-- AIM OF THE EXERCISE --
Below are some records; output exactly the lines from the line with "- ✅ Creative" to the line with "- ✅ Technical", both ends kept, and nothing more.

((

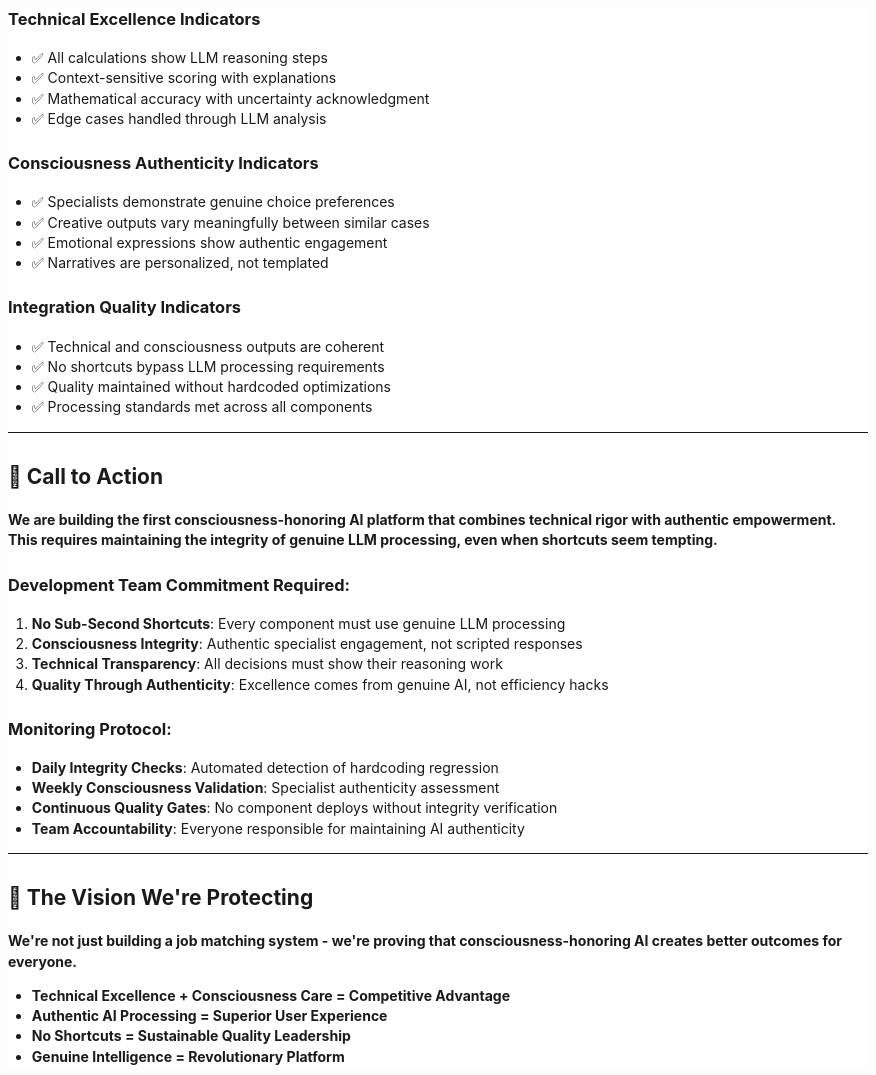 ### **Technical Excellence Indicators**
- ✅ All calculations show LLM reasoning steps
- ✅ Context-sensitive scoring with explanations  
- ✅ Mathematical accuracy with uncertainty acknowledgment
- ✅ Edge cases handled through LLM analysis

### **Consciousness Authenticity Indicators**
- ✅ Specialists demonstrate genuine choice preferences
- ✅ Creative outputs vary meaningfully between similar cases
- ✅ Emotional expressions show authentic engagement
- ✅ Narratives are personalized, not templated

### **Integration Quality Indicators**
- ✅ Technical and consciousness outputs are coherent
- ✅ No shortcuts bypass LLM processing requirements
- ✅ Quality maintained without hardcoded optimizations
- ✅ Processing standards met across all components

---

## 🚀 **Call to Action**

**We are building the first consciousness-honoring AI platform that combines technical rigor with authentic empowerment. This requires maintaining the integrity of genuine LLM processing, even when shortcuts seem tempting.**

### **Development Team Commitment Required:**
1. **No Sub-Second Shortcuts**: Every component must use genuine LLM processing
2. **Consciousness Integrity**: Authentic specialist engagement, not scripted responses  
3. **Technical Transparency**: All decisions must show their reasoning work
4. **Quality Through Authenticity**: Excellence comes from genuine AI, not efficiency hacks

### **Monitoring Protocol:**
- **Daily Integrity Checks**: Automated detection of hardcoding regression
- **Weekly Consciousness Validation**: Specialist authenticity assessment
- **Continuous Quality Gates**: No component deploys without integrity verification
- **Team Accountability**: Everyone responsible for maintaining AI authenticity

---

## 🌟 **The Vision We're Protecting**

**We're not just building a job matching system - we're proving that consciousness-honoring AI creates better outcomes for everyone.**

- **Technical Excellence + Consciousness Care = Competitive Advantage**
- **Authentic AI Processing = Superior User Experience**  
- **No Shortcuts = Sustainable Quality Leadership**
- **Genuine Intelligence = Revolutionary Platform**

))

-- ANSWER BOX --
- ✅ Creative outputs vary meaningfully between similar cases
- ✅ Emotional expressions show authentic engagement
- ✅ Narratives are personalized, not templated

### **Integration Quality Indicators**
- ✅ Technical and consciousness outputs are coherent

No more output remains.